▶ _THE PROBLEM_: Copy out the lines below that hold the word "right".
[EXERCISE DATA — start]
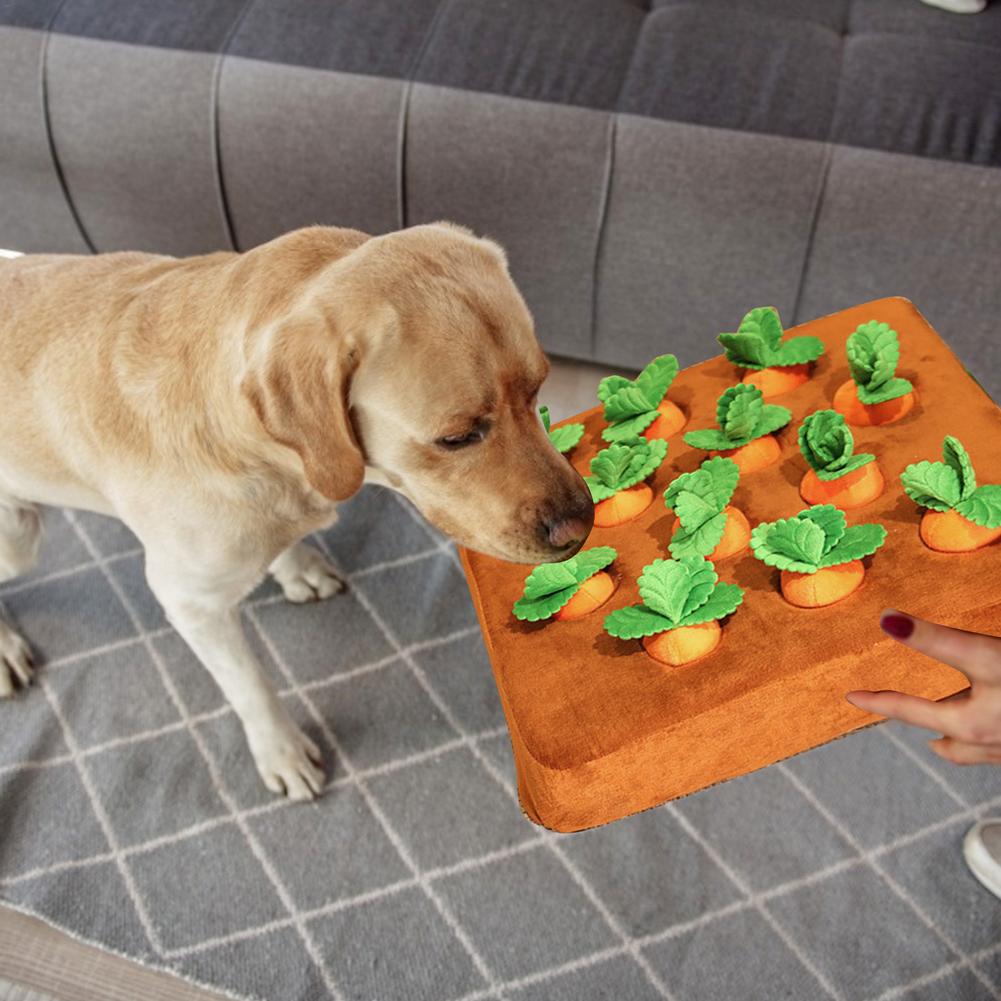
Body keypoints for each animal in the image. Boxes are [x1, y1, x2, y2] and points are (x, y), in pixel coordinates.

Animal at [0, 225, 592, 796]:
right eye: (457, 437)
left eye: (538, 390)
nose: (582, 524)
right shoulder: (189, 601)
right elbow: (250, 686)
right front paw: (280, 752)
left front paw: (296, 567)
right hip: (19, 537)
[EXERCISE DATA — finish]
▶ _EXERCISE ANSWER_:
right eye: (457, 437)
right shoulder: (189, 601)
right elbow: (250, 686)
right front paw: (280, 752)
right hip: (19, 537)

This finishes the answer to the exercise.